=== AIM OF THE TASK ===
Below is a block of entries, which should be copied verbatim apart from the pictures.

=== DATASET ENTRIES ===
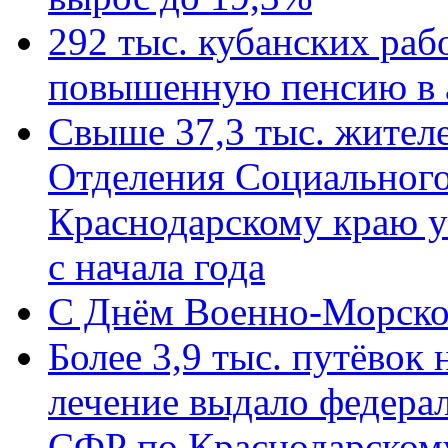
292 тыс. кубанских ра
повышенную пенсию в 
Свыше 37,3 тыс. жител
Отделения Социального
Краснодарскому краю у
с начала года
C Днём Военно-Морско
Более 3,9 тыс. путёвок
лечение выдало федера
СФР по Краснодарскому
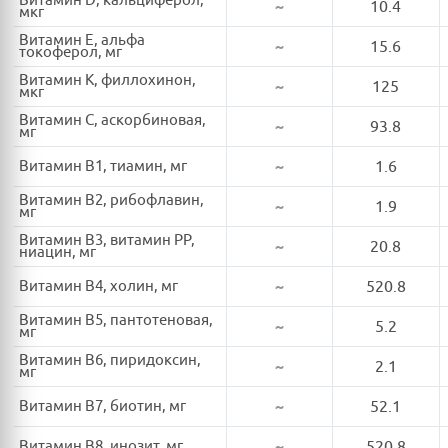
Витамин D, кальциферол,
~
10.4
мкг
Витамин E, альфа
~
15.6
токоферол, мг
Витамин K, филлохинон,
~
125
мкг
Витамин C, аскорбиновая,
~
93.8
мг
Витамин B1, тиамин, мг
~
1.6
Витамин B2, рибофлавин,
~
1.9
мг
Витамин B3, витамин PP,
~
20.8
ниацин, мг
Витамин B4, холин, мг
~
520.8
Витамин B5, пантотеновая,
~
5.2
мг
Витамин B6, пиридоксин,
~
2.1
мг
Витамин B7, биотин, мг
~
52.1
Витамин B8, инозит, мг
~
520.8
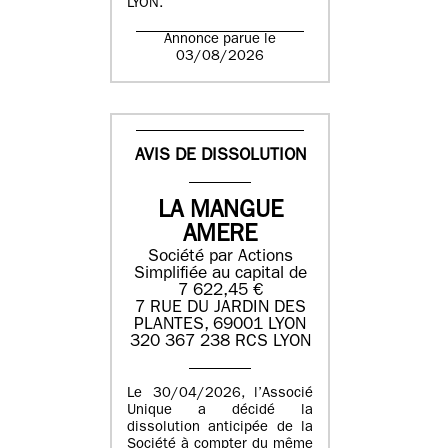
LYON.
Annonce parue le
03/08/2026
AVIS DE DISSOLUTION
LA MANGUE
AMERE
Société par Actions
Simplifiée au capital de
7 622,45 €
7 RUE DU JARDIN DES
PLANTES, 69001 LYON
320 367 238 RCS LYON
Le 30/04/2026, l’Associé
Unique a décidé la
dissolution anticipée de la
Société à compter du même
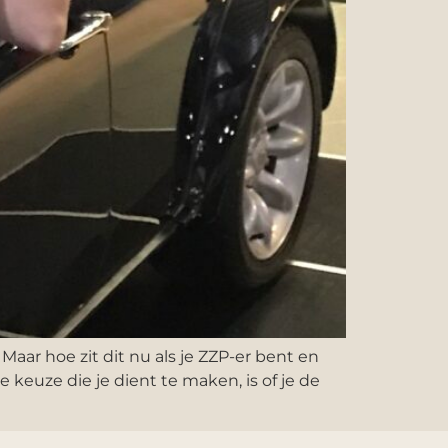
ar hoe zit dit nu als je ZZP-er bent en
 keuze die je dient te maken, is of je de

=== TASK RESPONSE ===
292 тыс. кубанских ра
повышенную пенсию в 
Свыше 37,3 тыс. жител
Отделения Социального
Краснодарскому краю у
с начала года
C Днём Военно-Морско
Более 3,9 тыс. путёвок
лечение выдало федера
СФР по Краснодарскому
Витамин D, кальциферол,
~
10.4
мкг
Витамин E, альфа
~
15.6
токоферол, мг
Витамин K, филлохинон,
~
125
мкг
Витамин C, аскорбиновая,
~
93.8
мг
Витамин B1, тиамин, мг
~
1.6
Витамин B2, рибофлавин,
~
1.9
мг
Витамин B3, витамин PP,
~
20.8
ниацин, мг
Витамин B4, холин, мг
~
520.8
Витамин B5, пантотеновая,
~
5.2
мг
Витамин B6, пиридоксин,
~
2.1
мг
Витамин B7, биотин, мг
~
52.1
Витамин B8, инозит, мг
~
520.8
LYON.
Annonce parue le
03/08/2026
AVIS DE DISSOLUTION
LA MANGUE
AMERE
Société par Actions
Simplifiée au capital de
7 622,45 €
7 RUE DU JARDIN DES
PLANTES, 69001 LYON
320 367 238 RCS LYON
Le 30/04/2026, l’Associé
Unique a décidé la
dissolution anticipée de la
Société à compter du même
ar hoe zit dit nu als je ZZP-er bent en
 keuze die je dient te maken, is of je de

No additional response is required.